▸ JOB ITEM: Could you return the records below verbatim, with every line unchanged?

(Beginning of DATA)

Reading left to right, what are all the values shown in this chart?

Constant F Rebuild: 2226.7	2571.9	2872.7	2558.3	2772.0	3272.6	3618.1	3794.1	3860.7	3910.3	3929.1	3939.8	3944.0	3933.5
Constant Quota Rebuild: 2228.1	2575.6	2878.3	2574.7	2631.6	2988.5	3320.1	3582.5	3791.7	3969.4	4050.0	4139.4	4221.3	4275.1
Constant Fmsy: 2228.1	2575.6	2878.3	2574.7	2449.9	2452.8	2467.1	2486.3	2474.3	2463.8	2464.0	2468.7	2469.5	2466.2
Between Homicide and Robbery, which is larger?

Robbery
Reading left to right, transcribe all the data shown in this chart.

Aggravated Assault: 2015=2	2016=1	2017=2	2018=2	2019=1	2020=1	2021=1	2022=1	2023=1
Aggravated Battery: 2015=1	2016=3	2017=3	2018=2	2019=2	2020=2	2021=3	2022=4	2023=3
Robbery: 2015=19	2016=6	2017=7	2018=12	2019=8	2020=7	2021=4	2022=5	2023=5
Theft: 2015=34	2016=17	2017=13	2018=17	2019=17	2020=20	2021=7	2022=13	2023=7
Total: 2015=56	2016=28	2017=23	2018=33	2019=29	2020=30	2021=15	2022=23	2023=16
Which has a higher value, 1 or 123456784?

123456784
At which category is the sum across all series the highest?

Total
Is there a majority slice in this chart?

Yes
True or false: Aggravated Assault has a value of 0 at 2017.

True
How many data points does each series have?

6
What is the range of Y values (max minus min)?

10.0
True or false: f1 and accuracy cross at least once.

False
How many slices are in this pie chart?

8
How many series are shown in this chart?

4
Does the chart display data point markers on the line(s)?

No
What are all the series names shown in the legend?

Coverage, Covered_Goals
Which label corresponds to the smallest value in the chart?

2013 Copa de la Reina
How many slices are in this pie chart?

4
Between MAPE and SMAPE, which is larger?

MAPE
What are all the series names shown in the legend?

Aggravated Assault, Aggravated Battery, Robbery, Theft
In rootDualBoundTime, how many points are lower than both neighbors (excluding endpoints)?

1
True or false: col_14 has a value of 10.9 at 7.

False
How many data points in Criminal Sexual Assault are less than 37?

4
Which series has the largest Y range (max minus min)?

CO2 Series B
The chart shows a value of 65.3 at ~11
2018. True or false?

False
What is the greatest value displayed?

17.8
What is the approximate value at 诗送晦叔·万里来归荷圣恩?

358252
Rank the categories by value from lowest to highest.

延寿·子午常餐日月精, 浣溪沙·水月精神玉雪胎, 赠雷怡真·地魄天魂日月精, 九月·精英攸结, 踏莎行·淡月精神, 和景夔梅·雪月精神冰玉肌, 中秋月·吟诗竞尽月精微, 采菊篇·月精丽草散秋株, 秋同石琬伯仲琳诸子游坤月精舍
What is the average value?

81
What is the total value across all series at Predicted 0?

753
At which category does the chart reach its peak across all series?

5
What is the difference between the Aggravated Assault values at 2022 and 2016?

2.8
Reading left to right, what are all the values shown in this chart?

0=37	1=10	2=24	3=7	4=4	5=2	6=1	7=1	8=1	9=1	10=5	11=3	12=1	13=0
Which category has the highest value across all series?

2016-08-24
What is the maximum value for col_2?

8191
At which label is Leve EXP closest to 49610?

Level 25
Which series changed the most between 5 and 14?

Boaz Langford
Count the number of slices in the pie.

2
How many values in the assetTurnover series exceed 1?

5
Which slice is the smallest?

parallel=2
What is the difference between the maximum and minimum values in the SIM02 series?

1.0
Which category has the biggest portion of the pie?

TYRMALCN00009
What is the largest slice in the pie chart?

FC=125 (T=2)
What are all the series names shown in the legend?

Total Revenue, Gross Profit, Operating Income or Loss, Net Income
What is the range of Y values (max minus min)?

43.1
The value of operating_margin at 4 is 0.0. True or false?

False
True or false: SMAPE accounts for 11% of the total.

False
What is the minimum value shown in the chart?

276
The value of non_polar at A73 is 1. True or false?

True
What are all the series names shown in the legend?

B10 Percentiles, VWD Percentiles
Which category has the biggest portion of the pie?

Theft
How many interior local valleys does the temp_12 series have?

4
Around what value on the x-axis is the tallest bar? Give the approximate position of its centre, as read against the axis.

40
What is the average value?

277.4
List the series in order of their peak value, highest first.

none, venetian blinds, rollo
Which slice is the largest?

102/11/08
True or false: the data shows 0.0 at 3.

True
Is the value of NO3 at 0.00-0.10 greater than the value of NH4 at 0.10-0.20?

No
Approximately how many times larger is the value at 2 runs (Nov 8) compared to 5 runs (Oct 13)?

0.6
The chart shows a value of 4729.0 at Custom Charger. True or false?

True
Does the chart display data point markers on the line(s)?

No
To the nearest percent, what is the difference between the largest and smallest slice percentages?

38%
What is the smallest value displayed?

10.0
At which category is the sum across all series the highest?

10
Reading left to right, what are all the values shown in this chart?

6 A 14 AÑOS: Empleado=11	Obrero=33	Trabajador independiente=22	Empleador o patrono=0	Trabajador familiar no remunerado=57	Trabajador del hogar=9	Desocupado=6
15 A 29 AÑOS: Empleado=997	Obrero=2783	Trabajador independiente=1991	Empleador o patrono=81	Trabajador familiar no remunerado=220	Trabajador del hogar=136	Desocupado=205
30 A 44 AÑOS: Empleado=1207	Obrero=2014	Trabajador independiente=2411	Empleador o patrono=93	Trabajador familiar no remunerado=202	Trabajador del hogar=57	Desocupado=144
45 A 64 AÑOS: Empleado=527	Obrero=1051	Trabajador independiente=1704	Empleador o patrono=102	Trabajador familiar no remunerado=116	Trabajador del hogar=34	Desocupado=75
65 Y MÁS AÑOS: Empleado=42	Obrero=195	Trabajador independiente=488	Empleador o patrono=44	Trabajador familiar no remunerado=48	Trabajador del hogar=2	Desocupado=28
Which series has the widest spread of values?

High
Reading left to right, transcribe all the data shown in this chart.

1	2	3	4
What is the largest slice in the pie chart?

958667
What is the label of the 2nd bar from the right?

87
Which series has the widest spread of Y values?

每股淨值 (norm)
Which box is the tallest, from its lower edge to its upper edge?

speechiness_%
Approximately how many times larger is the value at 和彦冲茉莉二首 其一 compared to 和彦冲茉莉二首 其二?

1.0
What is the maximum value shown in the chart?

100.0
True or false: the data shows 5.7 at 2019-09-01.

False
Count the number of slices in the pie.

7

(End of DATA)

▸ RESPONSE TO THIS EXERCISE:
Reading left to right, what are all the values shown in this chart?

Constant F Rebuild: 2226.7	2571.9	2872.7	2558.3	2772.0	3272.6	3618.1	3794.1	3860.7	3910.3	3929.1	3939.8	3944.0	3933.5
Constant Quota Rebuild: 2228.1	2575.6	2878.3	2574.7	2631.6	2988.5	3320.1	3582.5	3791.7	3969.4	4050.0	4139.4	4221.3	4275.1
Constant Fmsy: 2228.1	2575.6	2878.3	2574.7	2449.9	2452.8	2467.1	2486.3	2474.3	2463.8	2464.0	2468.7	2469.5	2466.2
Between Homicide and Robbery, which is larger?

Robbery
Reading left to right, transcribe all the data shown in this chart.

Aggravated Assault: 2015=2	2016=1	2017=2	2018=2	2019=1	2020=1	2021=1	2022=1	2023=1
Aggravated Battery: 2015=1	2016=3	2017=3	2018=2	2019=2	2020=2	2021=3	2022=4	2023=3
Robbery: 2015=19	2016=6	2017=7	2018=12	2019=8	2020=7	2021=4	2022=5	2023=5
Theft: 2015=34	2016=17	2017=13	2018=17	2019=17	2020=20	2021=7	2022=13	2023=7
Total: 2015=56	2016=28	2017=23	2018=33	2019=29	2020=30	2021=15	2022=23	2023=16
Which has a higher value, 1 or 123456784?

123456784
At which category is the sum across all series the highest?

Total
Is there a majority slice in this chart?

Yes
True or false: Aggravated Assault has a value of 0 at 2017.

True
How many data points does each series have?

6
What is the range of Y values (max minus min)?

10.0
True or false: f1 and accuracy cross at least once.

False
How many slices are in this pie chart?

8
How many series are shown in this chart?

4
Does the chart display data point markers on the line(s)?

No
What are all the series names shown in the legend?

Coverage, Covered_Goals
Which label corresponds to the smallest value in the chart?

2013 Copa de la Reina
How many slices are in this pie chart?

4
Between MAPE and SMAPE, which is larger?

MAPE
What are all the series names shown in the legend?

Aggravated Assault, Aggravated Battery, Robbery, Theft
In rootDualBoundTime, how many points are lower than both neighbors (excluding endpoints)?

1
True or false: col_14 has a value of 10.9 at 7.

False
How many data points in Criminal Sexual Assault are less than 37?

4
Which series has the largest Y range (max minus min)?

CO2 Series B
The chart shows a value of 65.3 at ~11
2018. True or false?

False
What is the greatest value displayed?

17.8
What is the approximate value at 诗送晦叔·万里来归荷圣恩?

358252
Rank the categories by value from lowest to highest.

延寿·子午常餐日月精, 浣溪沙·水月精神玉雪胎, 赠雷怡真·地魄天魂日月精, 九月·精英攸结, 踏莎行·淡月精神, 和景夔梅·雪月精神冰玉肌, 中秋月·吟诗竞尽月精微, 采菊篇·月精丽草散秋株, 秋同石琬伯仲琳诸子游坤月精舍
What is the average value?

81
What is the total value across all series at Predicted 0?

753
At which category does the chart reach its peak across all series?

5
What is the difference between the Aggravated Assault values at 2022 and 2016?

2.8
Reading left to right, what are all the values shown in this chart?

0=37	1=10	2=24	3=7	4=4	5=2	6=1	7=1	8=1	9=1	10=5	11=3	12=1	13=0
Which category has the highest value across all series?

2016-08-24
What is the maximum value for col_2?

8191
At which label is Leve EXP closest to 49610?

Level 25
Which series changed the most between 5 and 14?

Boaz Langford
Count the number of slices in the pie.

2
How many values in the assetTurnover series exceed 1?

5
Which slice is the smallest?

parallel=2
What is the difference between the maximum and minimum values in the SIM02 series?

1.0
Which category has the biggest portion of the pie?

TYRMALCN00009
What is the largest slice in the pie chart?

FC=125 (T=2)
What are all the series names shown in the legend?

Total Revenue, Gross Profit, Operating Income or Loss, Net Income
What is the range of Y values (max minus min)?

43.1
The value of operating_margin at 4 is 0.0. True or false?

False
True or false: SMAPE accounts for 11% of the total.

False
What is the minimum value shown in the chart?

276
The value of non_polar at A73 is 1. True or false?

True
What are all the series names shown in the legend?

B10 Percentiles, VWD Percentiles
Which category has the biggest portion of the pie?

Theft
How many interior local valleys does the temp_12 series have?

4
Around what value on the x-axis is the tallest bar? Give the approximate position of its centre, as read against the axis.

40
What is the average value?

277.4
List the series in order of their peak value, highest first.

none, venetian blinds, rollo
Which slice is the largest?

102/11/08
True or false: the data shows 0.0 at 3.

True
Is the value of NO3 at 0.00-0.10 greater than the value of NH4 at 0.10-0.20?

No
Approximately how many times larger is the value at 2 runs (Nov 8) compared to 5 runs (Oct 13)?

0.6
The chart shows a value of 4729.0 at Custom Charger. True or false?

True
Does the chart display data point markers on the line(s)?

No
To the nearest percent, what is the difference between the largest and smallest slice percentages?

38%
What is the smallest value displayed?

10.0
At which category is the sum across all series the highest?

10
Reading left to right, what are all the values shown in this chart?

6 A 14 AÑOS: Empleado=11	Obrero=33	Trabajador independiente=22	Empleador o patrono=0	Trabajador familiar no remunerado=57	Trabajador del hogar=9	Desocupado=6
15 A 29 AÑOS: Empleado=997	Obrero=2783	Trabajador independiente=1991	Empleador o patrono=81	Trabajador familiar no remunerado=220	Trabajador del hogar=136	Desocupado=205
30 A 44 AÑOS: Empleado=1207	Obrero=2014	Trabajador independiente=2411	Empleador o patrono=93	Trabajador familiar no remunerado=202	Trabajador del hogar=57	Desocupado=144
45 A 64 AÑOS: Empleado=527	Obrero=1051	Trabajador independiente=1704	Empleador o patrono=102	Trabajador familiar no remunerado=116	Trabajador del hogar=34	Desocupado=75
65 Y MÁS AÑOS: Empleado=42	Obrero=195	Trabajador independiente=488	Empleador o patrono=44	Trabajador familiar no remunerado=48	Trabajador del hogar=2	Desocupado=28
Which series has the widest spread of values?

High
Reading left to right, transcribe all the data shown in this chart.

1	2	3	4
What is the largest slice in the pie chart?

958667
What is the label of the 2nd bar from the right?

87
Which series has the widest spread of Y values?

每股淨值 (norm)
Which box is the tallest, from its lower edge to its upper edge?

speechiness_%
Approximately how many times larger is the value at 和彦冲茉莉二首 其一 compared to 和彦冲茉莉二首 其二?

1.0
What is the maximum value shown in the chart?

100.0
True or false: the data shows 5.7 at 2019-09-01.

False
Count the number of slices in the pie.

7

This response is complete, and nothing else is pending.